The next 24 hours we were all holding our breath.  We camped in the waiting room with other members of Josh’s family and his close friends.  I can honestly say after that weekend that I love those people.  There is something about walking in the valley of the shadow of death that bonds people together.  We were praying for and believing the best together.  And God gave us the miracle we asked for!

The more time goes by and we learn more about how grave the situation really was- the more I am in awe of the power of prayer and the mercy of God.  The whole hospital was buzzing about Josh making it through the night.  And he didn’t stop there.  He made it out of the danger zone for fatal brain swelling and he has completed every task they have set in front of him.  The man that doctors didn’t expect to live may stand up (for a few seconds) by the end of this week!  He is opening his eyes and putting his hands up to feel the baby growing in my sister’s belly.  He even wrote some words on paper last night.  Josh is one heck of a man!  I still cannot believe how he is defying the odds and exhibiting God’s power.

There have been so many victories.  So many poignant moments between my sister and her husband.  But, the road ahead of Josh is long.  We still don’t know how his brain injury will affect him in the long term. He will have to undergo extensive physical and speech therapy to reteach his brain.  It will be long months, maybe even years of hard work for him.  He is a fighter- no one doubts that!  But their little family will need our prayers and support for a while.

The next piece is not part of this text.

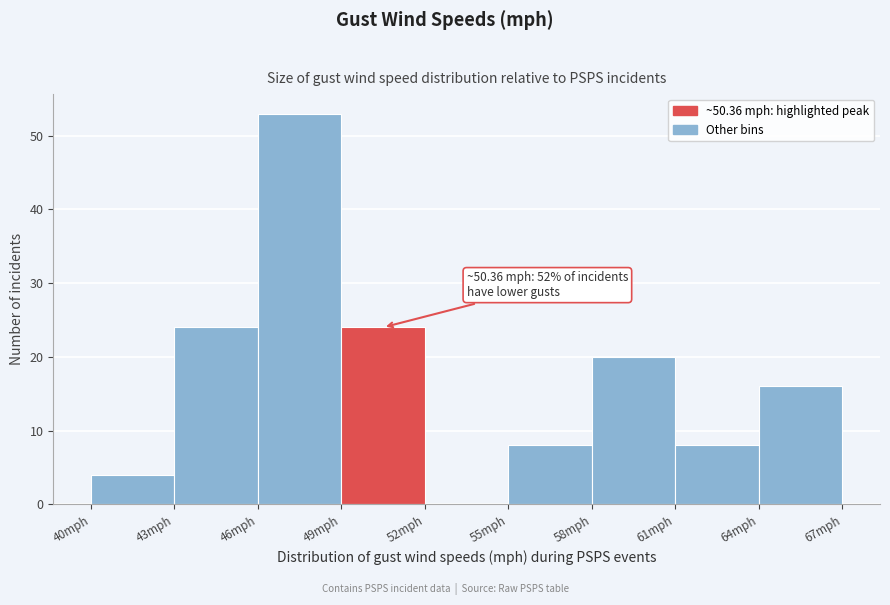

Which range on the x-axis has the tallest bar?

46 to 49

This year, all my kids were home for Thanksgiving.  Walking and crawling everywhere and gobbling up Thanksgiving goodies.  Next year, Josh and Maria will be home for Thanksgiving and we’ll be snuggling their little one (which will probably be good therapy for me with four 2 yr olds!).  We’ll reflect on this time and remember God’s faithfulness through our many trials.  Looking around at how far my babies have come and the miracles that God has worked as a result of your prayers for them is humbling.  My family has been on the receiving end of such miraculous love both then and now.  We hope to spend more time on the giving end here soon 🙂

Thank you to our friends who watched our kiddos so Matt and I could be at the hospital last weekend. Thank you to everyone who has been praying for Josh and Maria.  Thank you to everyone who has donated to their gofundme campaign- we’ve raised $16,700 in 4 days!!!  THAT.IS.AWESOME!  Let’s keep that up.  You have all been instrumental in encouraging Maria, Josh, and their families.

We all have so much to be thankful for- take a minute and hug the ones you love.